WASHINGTON: US Congresswoman Rashida Tlaib on Tuesday denounced President Donald Trump’s recent controversial proposal for Palestinians to leave the Gaza Strip, saying: “Palestinians aren’t going anywhere.”
“This president can only spew this fanatical bulls because of bipartisan support in Congress for funding genocide and ethnic cleansing.

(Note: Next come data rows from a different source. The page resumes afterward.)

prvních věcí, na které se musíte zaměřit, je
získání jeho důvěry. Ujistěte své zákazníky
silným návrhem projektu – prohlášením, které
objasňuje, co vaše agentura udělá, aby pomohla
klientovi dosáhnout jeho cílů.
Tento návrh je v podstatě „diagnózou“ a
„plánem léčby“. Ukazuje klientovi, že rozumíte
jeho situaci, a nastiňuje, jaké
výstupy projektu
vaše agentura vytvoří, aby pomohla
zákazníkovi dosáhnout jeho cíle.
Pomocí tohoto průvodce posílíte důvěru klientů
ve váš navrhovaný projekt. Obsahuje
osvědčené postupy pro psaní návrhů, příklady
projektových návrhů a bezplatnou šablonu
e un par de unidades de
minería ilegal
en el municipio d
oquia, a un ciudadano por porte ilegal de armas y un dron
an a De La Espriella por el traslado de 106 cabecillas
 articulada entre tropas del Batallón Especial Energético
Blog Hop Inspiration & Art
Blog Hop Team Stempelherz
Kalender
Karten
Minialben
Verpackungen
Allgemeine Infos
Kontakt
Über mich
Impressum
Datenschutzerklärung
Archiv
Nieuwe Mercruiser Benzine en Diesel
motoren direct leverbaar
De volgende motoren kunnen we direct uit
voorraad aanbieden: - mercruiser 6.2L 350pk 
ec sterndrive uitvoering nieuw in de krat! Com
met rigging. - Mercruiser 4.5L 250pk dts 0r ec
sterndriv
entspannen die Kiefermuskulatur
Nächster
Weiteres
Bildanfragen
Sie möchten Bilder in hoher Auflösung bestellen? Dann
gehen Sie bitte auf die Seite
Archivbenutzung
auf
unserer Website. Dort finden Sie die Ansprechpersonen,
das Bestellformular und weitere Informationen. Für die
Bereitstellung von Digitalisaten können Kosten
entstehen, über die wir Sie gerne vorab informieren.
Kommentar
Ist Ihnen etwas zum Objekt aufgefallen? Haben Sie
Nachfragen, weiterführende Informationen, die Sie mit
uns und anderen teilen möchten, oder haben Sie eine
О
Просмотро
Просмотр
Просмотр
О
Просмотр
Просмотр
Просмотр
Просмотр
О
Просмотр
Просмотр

It’s time for my two-state solution colleagues to speak up,” Tlaib, the first Palestinian American woman to serve in Congress, wrote on X.

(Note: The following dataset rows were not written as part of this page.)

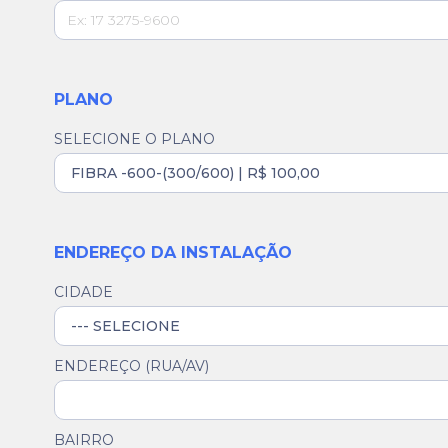
PLANO
SELECIONE O PLANO
ENDEREÇO DA INSTALAÇÃO
CIDADE
ENDEREÇO (RUA/AV)
BAIRRO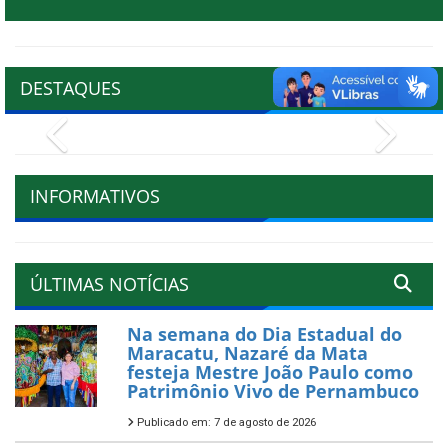
DESTAQUES
Previous
Next
INFORMATIVOS
ÚLTIMAS NOTÍCIAS
Na semana do Dia Estadual do
Maracatu, Nazaré da Mata
festeja Mestre João Paulo como
Patrimônio Vivo de Pernambuco
Publicado em: 7 de agosto de 2026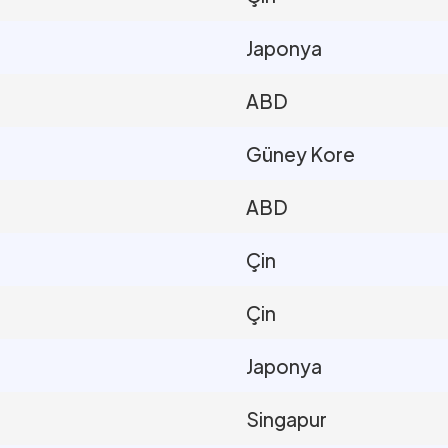
Japonya
ABD
Güney Kore
ABD
Çin
Çin
Japonya
Singapur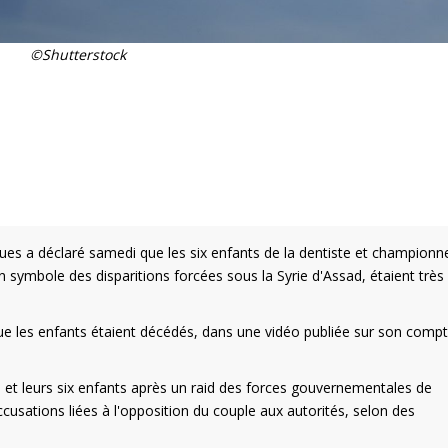
©Shutterstock
es a déclaré samedi que les six enfants de la dentiste et championn
n symbole des disparitions forcées sous la Syrie d'Assad, étaient très
ue les enfants étaient décédés, dans une vidéo publiée sur son comp
t leurs six enfants après un raid des forces gouvernementales de
usations liées à l'opposition du couple aux autorités, selon des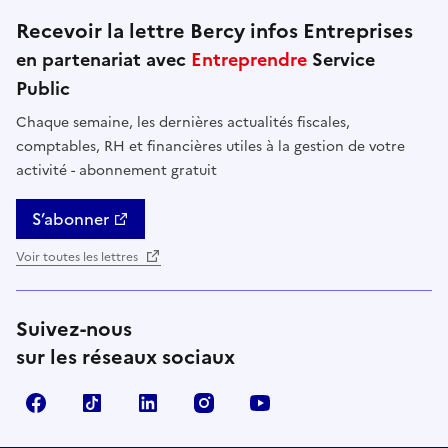
Recevoir la lettre Bercy infos Entreprises
en partenariat avec
Entreprendre
Service
Public
Chaque semaine, les dernières actualités fiscales,
comptables, RH et financières utiles à la gestion de votre
activité - abonnement gratuit
S’abonner
Voir toutes les lettres
Suivez-nous
sur les réseaux sociaux
Facebook
TikTok
Linkedin
Instagram
YouTube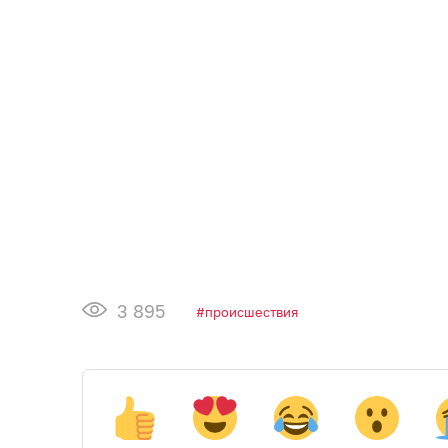
3 895
происшествия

Earlier, rebuffing Trump’s comments on Gaza during a Monday White House meeting with Israeli Prime Minister Benjamin Netanyahu, Tlaib said the president is “openly calling for ethnic cleansing while sitting next to a genocidal war criminal.”
“He’s perfectly fine cutting off working Americans from federal funds while the funding to the Israeli government continues flowing,” she added, referring to Trump’s federal funding freeze ordered last week.
During his meeting with Netanyahu, Trump suggested that Jordan and Egypt should take in Palestinians from Gaza, calling the enclave a demolition site and uninhabitable.
He later doubled down on his proposal at a press conference with Netanyahu, saying the US “will take over the Gaza Strip, and we will do a job with it too.”
“We’ll own it and be responsible for dismantling all of the dangerous unexploded bombs and other weapons on the site, level the site and get rid of the destroyed buildings, level it out, (and) create an economic development that will supply unlimited numbers of jobs and housing for the people of the area,” Trump said.
Jordan, Egypt, and other regional players strongly rejected the proposal, while both the Palestinian Authority and Hamas condemned Trump’s remarks and rejected any attempt to displace Palestinians from their homeland.
Hamas called Trump’s proposal “a recipe for generating chaos and tension,” adding: “Our people in the Gaza Strip will not allow these plans to pass.”
Forcibly displacing a population without justification under international law constitutes a war crime under the Rome Statute of the International Criminal Court.